§ **TASK STATEMENT**
Produce the records below again, word for word, but stop after the line that contains "Page size: 2000x1125.".

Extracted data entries
◆ ◆ ◆ ◆

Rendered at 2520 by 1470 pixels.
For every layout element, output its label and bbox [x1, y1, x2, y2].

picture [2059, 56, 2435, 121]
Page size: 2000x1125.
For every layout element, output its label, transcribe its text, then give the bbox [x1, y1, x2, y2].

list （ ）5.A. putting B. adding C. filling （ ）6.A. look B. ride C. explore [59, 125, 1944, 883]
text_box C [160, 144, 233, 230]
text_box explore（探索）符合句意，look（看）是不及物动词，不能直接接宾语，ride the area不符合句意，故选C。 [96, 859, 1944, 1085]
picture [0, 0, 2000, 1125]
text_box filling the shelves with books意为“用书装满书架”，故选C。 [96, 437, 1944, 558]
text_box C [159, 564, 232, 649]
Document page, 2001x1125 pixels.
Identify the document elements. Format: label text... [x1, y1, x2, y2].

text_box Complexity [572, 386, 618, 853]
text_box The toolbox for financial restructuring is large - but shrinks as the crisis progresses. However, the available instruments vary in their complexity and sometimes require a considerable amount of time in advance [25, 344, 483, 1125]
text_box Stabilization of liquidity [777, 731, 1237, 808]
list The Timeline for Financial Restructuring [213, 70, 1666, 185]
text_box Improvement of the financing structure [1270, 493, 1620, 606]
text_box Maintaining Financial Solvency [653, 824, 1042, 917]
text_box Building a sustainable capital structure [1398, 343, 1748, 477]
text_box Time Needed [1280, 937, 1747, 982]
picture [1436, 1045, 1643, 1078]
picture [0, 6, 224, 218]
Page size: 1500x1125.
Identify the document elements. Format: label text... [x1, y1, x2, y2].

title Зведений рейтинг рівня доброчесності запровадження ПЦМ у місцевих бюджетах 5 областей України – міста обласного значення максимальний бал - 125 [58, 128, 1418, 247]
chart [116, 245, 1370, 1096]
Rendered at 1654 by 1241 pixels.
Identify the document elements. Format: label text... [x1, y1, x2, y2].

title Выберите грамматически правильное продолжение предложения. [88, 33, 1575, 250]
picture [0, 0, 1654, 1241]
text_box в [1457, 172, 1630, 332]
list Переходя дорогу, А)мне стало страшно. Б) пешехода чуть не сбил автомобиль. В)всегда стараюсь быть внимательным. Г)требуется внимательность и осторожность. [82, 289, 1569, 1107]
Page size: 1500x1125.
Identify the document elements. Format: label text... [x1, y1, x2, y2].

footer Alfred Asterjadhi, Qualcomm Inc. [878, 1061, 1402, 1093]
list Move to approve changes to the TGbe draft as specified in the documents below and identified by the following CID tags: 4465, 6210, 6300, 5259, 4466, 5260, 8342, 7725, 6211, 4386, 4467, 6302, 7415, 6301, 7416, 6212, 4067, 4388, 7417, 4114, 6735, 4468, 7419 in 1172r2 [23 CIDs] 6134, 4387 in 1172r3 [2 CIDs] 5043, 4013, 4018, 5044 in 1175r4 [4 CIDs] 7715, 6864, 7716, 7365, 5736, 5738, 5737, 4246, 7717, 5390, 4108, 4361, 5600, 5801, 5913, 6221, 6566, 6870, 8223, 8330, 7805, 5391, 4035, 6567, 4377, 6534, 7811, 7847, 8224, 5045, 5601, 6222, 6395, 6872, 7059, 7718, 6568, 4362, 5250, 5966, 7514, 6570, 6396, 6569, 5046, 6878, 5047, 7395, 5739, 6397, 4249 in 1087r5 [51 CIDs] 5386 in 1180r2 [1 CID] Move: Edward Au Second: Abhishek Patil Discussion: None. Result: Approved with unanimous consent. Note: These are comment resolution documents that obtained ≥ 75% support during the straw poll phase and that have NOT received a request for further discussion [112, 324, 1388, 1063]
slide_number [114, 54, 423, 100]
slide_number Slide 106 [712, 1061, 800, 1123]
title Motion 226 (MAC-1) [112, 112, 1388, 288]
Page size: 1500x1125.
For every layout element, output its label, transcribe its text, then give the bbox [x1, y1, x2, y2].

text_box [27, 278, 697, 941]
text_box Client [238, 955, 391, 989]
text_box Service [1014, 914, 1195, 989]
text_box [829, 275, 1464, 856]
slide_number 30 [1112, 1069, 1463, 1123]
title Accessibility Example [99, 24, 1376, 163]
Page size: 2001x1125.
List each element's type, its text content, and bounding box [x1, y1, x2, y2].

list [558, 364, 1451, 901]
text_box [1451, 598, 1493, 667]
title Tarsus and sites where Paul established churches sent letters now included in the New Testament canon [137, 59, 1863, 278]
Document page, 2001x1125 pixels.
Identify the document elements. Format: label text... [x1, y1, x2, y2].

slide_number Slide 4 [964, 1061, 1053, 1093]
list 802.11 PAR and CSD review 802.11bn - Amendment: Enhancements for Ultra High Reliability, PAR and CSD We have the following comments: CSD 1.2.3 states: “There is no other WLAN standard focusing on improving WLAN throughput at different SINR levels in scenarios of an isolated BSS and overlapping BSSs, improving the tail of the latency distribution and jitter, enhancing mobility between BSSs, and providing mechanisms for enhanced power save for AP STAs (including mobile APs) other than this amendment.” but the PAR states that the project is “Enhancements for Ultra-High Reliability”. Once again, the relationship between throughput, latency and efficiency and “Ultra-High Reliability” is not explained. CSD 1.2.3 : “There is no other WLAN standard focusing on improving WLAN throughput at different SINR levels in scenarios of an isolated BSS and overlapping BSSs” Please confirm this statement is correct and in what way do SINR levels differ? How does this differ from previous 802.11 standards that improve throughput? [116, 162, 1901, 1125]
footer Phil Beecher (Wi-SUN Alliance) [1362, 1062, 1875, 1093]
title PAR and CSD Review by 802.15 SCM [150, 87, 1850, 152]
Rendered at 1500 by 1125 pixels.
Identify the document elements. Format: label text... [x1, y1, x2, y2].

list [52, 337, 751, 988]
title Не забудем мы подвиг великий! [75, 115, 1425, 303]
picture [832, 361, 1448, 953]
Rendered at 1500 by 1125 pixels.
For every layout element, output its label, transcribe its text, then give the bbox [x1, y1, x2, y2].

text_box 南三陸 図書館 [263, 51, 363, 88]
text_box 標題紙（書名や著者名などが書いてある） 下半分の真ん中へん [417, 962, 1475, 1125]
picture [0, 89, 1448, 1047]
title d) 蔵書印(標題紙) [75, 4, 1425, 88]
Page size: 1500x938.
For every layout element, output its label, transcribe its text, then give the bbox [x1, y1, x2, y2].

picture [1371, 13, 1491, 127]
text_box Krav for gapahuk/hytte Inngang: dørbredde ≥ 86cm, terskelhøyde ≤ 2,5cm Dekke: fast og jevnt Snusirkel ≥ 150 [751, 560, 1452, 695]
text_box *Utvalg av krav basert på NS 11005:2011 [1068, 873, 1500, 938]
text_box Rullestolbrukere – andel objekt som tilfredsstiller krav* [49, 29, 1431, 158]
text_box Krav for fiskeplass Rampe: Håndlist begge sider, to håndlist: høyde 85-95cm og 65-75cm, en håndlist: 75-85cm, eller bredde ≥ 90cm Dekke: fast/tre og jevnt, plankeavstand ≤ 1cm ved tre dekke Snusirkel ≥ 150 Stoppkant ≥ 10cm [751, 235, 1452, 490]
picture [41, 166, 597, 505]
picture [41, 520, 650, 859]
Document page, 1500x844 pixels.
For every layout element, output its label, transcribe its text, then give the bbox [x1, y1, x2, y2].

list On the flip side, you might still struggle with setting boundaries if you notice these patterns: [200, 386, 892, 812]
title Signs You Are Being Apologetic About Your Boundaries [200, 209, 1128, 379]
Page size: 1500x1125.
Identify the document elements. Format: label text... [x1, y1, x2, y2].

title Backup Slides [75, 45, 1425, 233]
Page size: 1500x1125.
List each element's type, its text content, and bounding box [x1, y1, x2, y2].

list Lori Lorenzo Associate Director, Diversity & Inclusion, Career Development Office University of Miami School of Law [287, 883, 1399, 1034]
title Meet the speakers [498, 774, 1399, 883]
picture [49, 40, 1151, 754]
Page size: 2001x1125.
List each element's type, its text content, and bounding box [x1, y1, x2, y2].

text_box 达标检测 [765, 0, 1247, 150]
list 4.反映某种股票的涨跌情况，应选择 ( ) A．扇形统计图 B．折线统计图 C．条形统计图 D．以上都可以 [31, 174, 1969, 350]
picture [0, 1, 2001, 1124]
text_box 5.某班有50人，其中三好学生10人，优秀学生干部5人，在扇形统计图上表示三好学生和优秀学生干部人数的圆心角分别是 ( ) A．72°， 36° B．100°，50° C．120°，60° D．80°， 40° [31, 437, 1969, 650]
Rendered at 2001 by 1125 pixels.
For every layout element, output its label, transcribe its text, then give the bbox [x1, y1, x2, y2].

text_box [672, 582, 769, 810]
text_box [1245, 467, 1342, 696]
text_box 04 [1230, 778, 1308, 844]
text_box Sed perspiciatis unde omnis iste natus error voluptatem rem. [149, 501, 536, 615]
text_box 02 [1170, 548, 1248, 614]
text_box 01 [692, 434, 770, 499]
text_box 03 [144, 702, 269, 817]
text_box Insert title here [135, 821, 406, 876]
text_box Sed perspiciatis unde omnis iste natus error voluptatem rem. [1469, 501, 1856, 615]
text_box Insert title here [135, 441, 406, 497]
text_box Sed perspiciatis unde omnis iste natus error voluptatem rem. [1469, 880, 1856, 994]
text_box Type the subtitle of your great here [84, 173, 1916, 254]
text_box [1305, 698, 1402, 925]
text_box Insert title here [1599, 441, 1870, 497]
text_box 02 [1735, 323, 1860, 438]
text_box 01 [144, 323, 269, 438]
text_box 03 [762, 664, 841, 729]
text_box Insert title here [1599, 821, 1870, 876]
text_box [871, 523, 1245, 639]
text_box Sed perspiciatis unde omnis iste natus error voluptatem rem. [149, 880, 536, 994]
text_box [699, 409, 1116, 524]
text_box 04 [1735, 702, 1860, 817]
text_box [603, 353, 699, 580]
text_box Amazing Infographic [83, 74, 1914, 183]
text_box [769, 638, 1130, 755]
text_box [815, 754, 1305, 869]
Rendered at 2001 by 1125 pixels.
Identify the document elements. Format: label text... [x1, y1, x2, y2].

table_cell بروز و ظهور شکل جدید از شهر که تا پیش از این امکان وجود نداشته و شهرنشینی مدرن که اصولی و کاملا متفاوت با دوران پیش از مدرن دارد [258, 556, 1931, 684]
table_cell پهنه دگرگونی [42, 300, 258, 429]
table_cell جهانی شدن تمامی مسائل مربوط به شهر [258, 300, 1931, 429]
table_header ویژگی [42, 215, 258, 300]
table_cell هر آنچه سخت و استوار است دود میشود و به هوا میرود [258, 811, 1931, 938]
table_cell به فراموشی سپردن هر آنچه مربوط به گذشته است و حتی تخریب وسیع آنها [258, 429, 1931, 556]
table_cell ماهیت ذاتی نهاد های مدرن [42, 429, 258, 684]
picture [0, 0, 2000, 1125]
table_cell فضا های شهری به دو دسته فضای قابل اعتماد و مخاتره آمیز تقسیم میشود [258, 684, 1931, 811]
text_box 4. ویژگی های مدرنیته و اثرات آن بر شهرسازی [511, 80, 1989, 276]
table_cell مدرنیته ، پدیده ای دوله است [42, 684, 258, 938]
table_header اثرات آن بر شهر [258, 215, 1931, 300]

◆ ◆ ◆ ◆

§ **TASK ANSWER**
Rendered at 2520 by 1470 pixels.
For every layout element, output its label and bbox [x1, y1, x2, y2].

picture [2059, 56, 2435, 121]
Page size: 2000x1125.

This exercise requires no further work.